Die Idee die hinter Voycer steckt ist gut und fortschrittlich.
Betriebliche Abläufe könnten besser verlaufen und strukturiert sein.
Bessere Kommunikationswege finden und Mitarbeitern so viel Vertrauen schenken, dass sie ohne erst eine Erlaubnis und ein Okay einholen brauchen zu müssen, ihren eigenen Stempel auf die eigenen Arbeiten drücken dürfen und auch mal direkte Anerkennung dafür bekommen und nicht nur Kritik.
Lob ist ziemlich Mangelware. Eigene Vorschläge und Ideen werden kleingeredet oder als unnötig abgestraft, um letztlich Zeiten später doch als sinnvoll betrachtet zu werden. Trotzdem wird auch dann einem die „neue“ Aufgabe nicht zugeteilt, so als ob es grundsätzlich die vorangegangenen Einwände und Bemerkungen nie gegeben hätte.
Arbeitszeiten können flexibel gestaltet werden, soweit sie mit dem Tagesgeschäft vereinbar sind. Es kann vorkommen, dass auch am Wochenende oder Feiertag gearbeitet werden muss. Home-Office ist möglich.
Zwar ist ein Kollektiv vorhanden, dennoch bekommt man nicht das Gefühl in einem funktionierenden Team zu arbeiten. Das liegt vor allem an der fehlenden Kommunikation.
Die Vorgensetzen haben zwar stets ein offenes Ohr, dennoch fehlt es an eigentlich leicht vermittelbarem Weitblick gegenüber den Mitarbeitern und echte Transparenz für kurz- und langfristige Strategien und Pläne.
Gute und funktionierende Kommunikation ist das was tiefgreifend fehlt. Nur wer ständig nachfragt bekommt auch eine Info und kann möglichst auf dem neuesten Stand bleiben.

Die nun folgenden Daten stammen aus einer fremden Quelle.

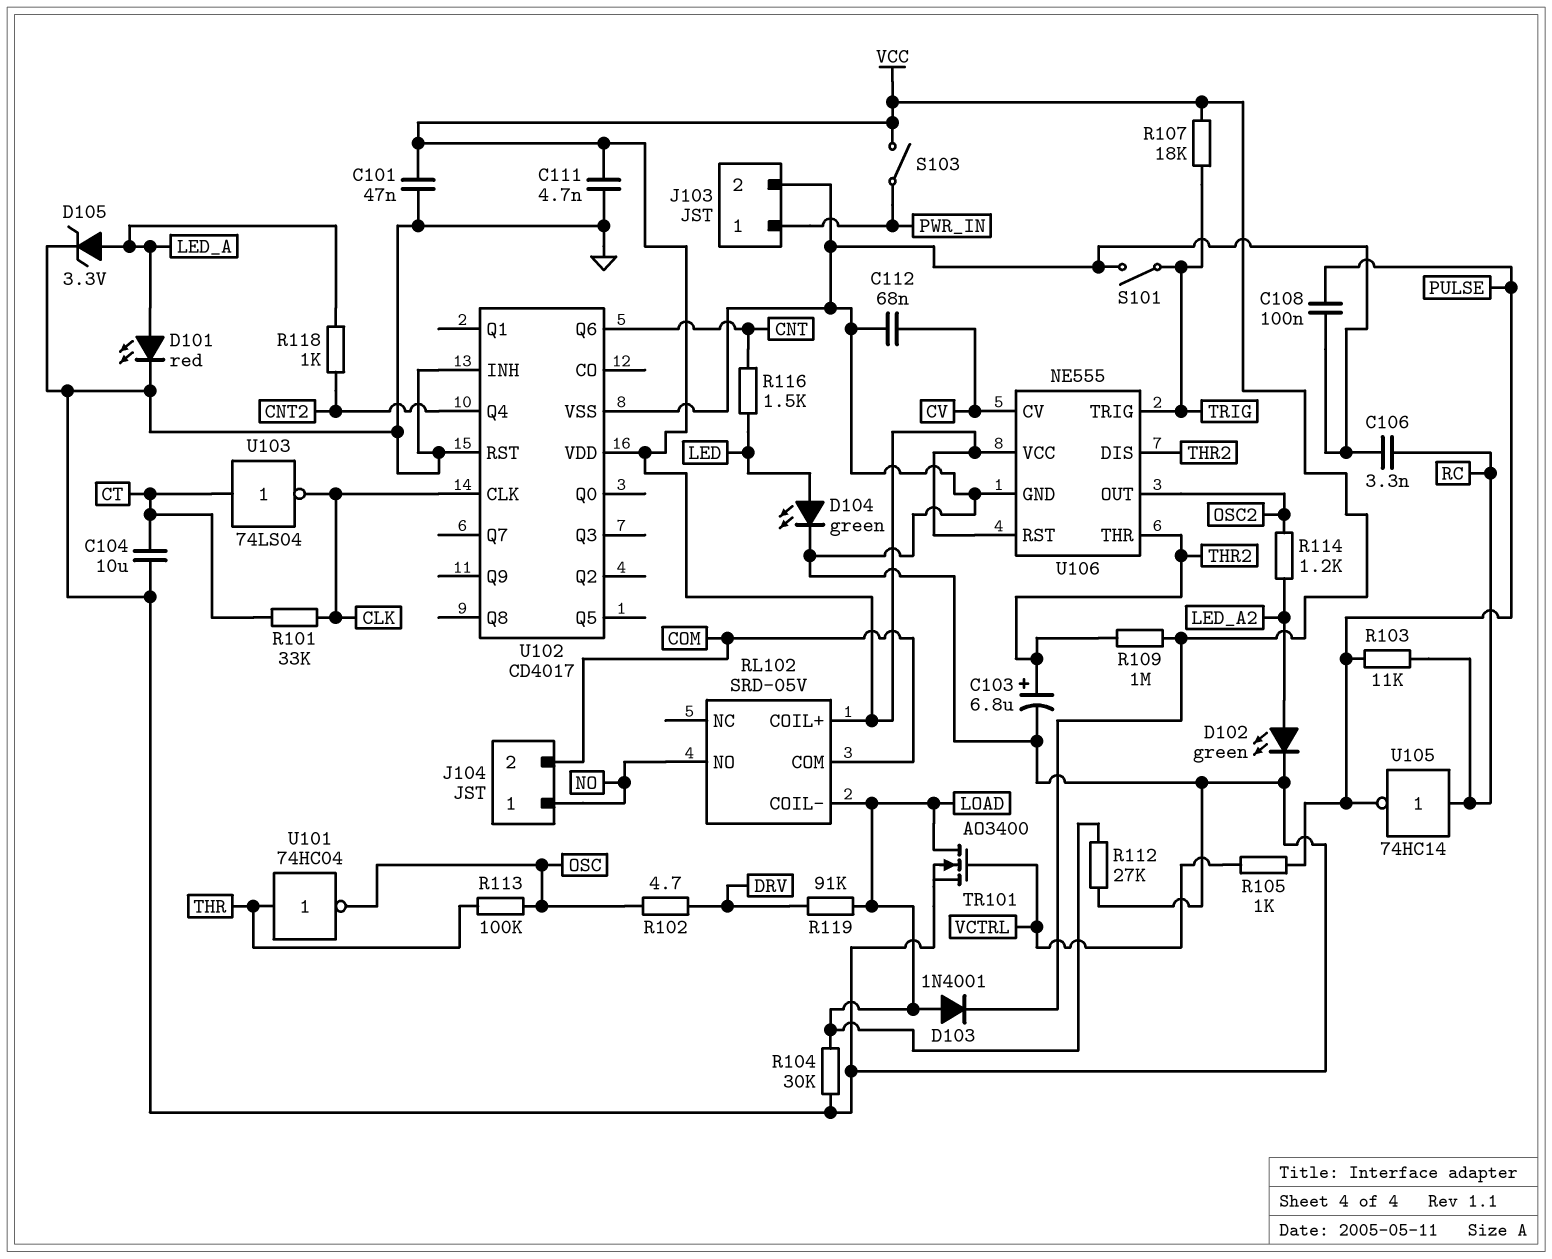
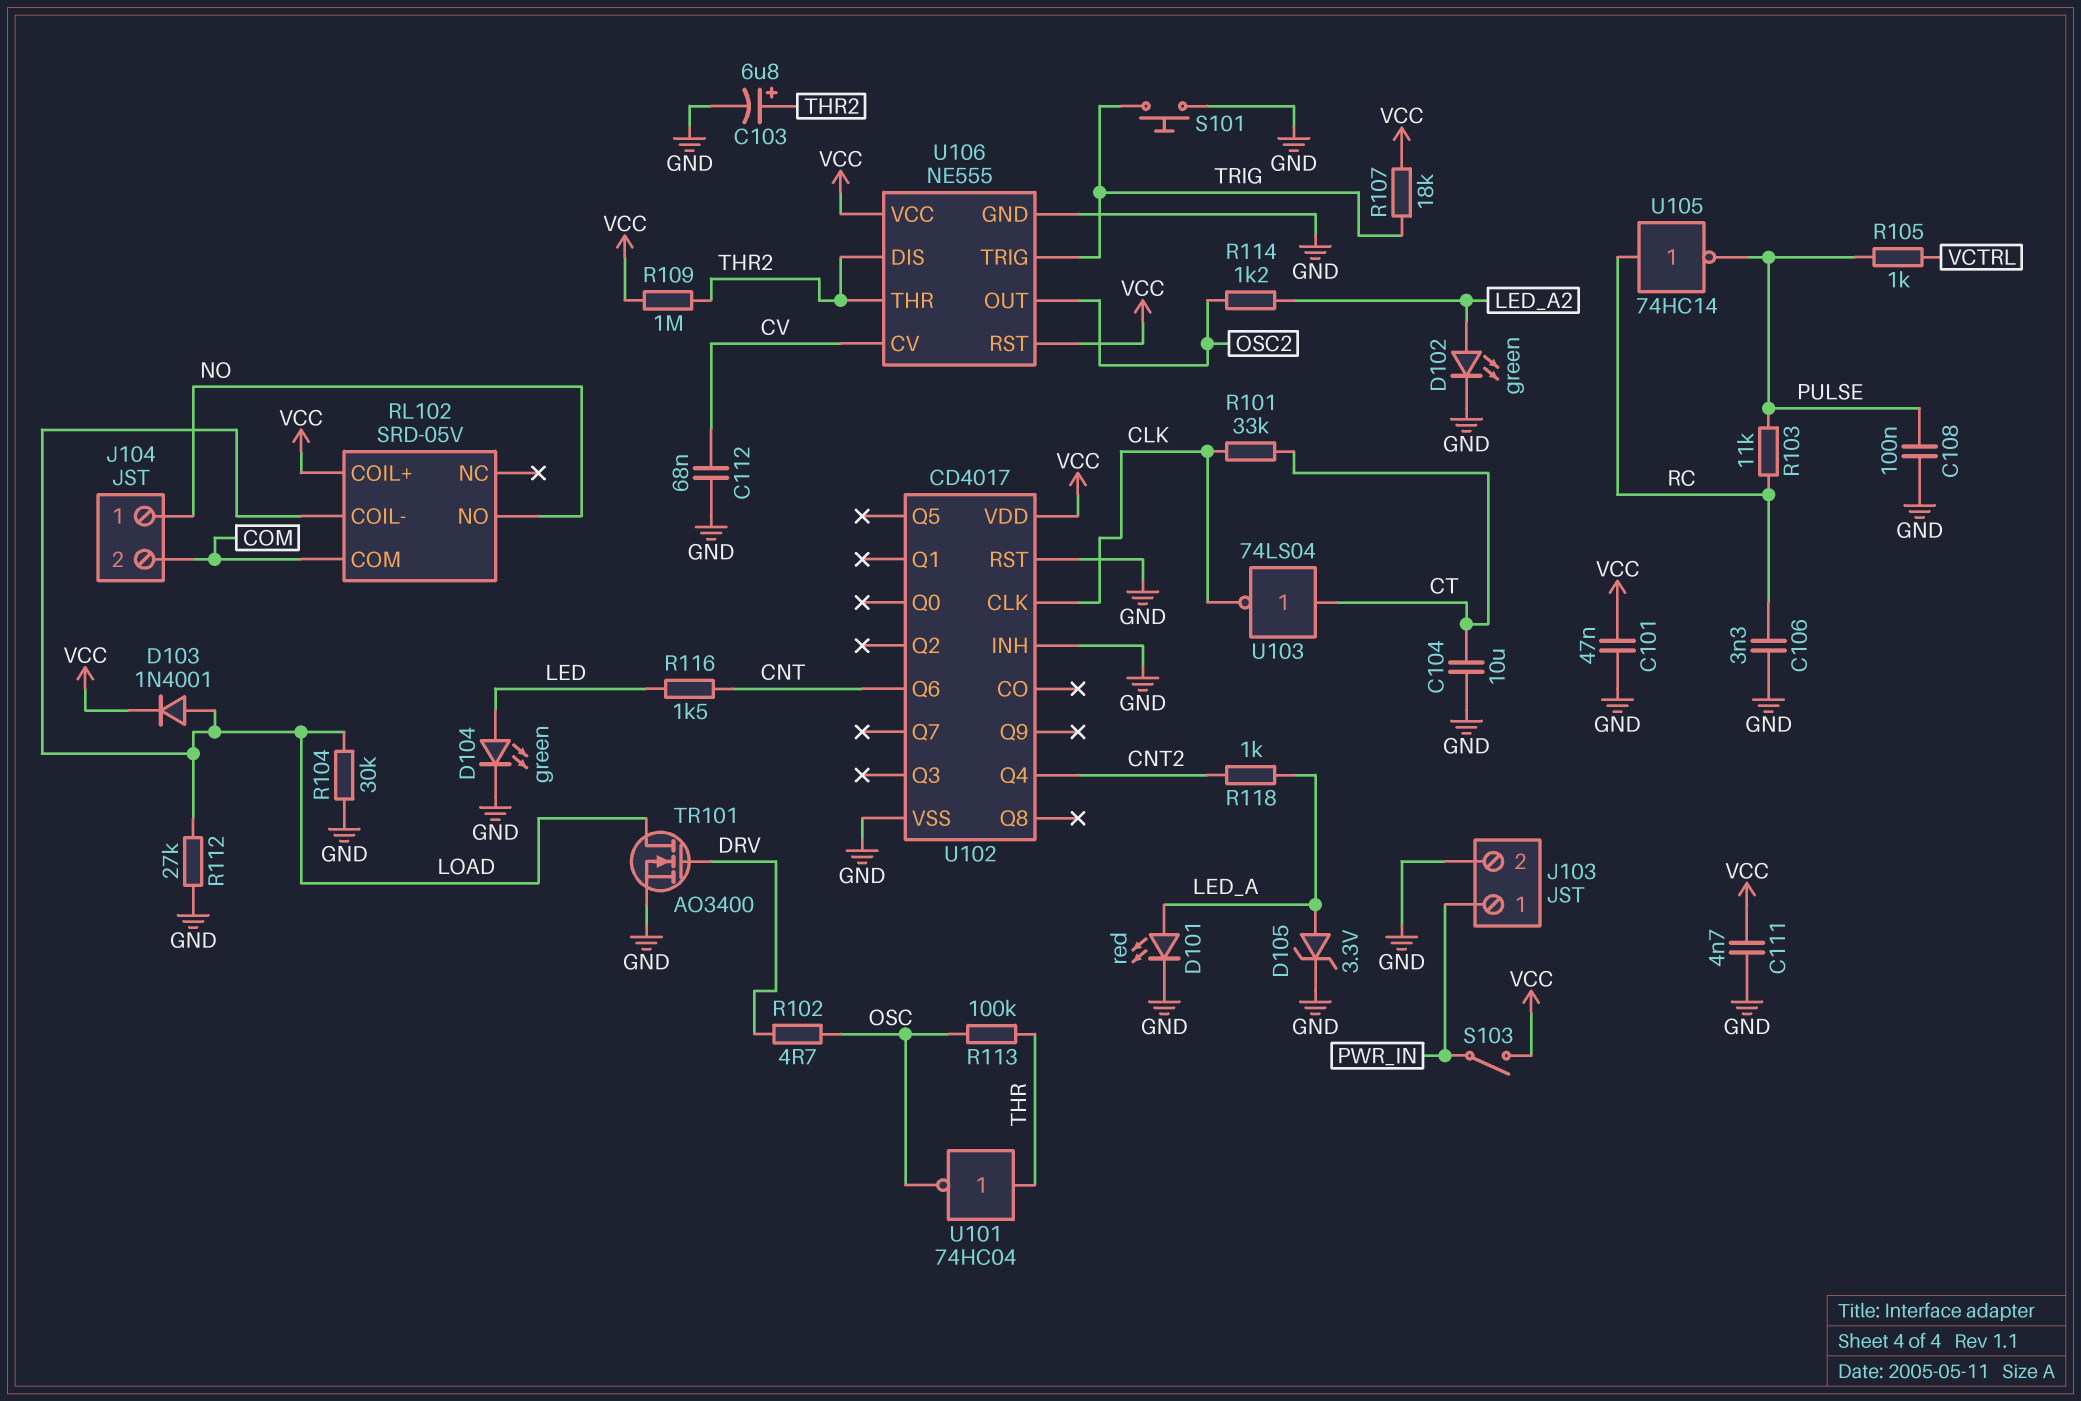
R119: 91k (DRV, LOAD) -> none
S101: switch (GND, TRIG) -> button (GND, TRIG)
TR101: NMOS AO3400 (G VCTRL, D LOAD, S GND) -> NMOS AO3400 (G DRV, D LOAD, S GND)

Rundmails an alle die jeden gleichermaßen informieren könnten gibt es überaus seltenst.
Die Aufgaben sind recht einseitig. Auch wird seltenst Raum für die persönliche Note und Kreativität zugelassen. Darüber hinaus fällt es häufig schwer die Arbeitsaufträge durchzuführen, da diese zwar durchaus direkt, aber nie vollständig übertragen werden und so ein ständiges Nachfragen bei Kollegen erforderlich ist.
Tolle abteilungsübergreifende Zusammenarbeit mit dem Entwicklungsteam, dort auch stets Bereitschaft, Kollegen aus anderen Teams technische Zusammenhänge zu erklären. Kostenlose Versorgung der Mitarbeiter mit Getränken und Obst.
Kommunikations- und Informationsfluss stellenweise nicht optimal; Management-Entscheidungen lassen stellenweise den strategischen Weitblick vermissen und wirken eher wie Aktionismus, der den Blick nur auf akute Probleme bzw. Handlungsbedarfe wirft.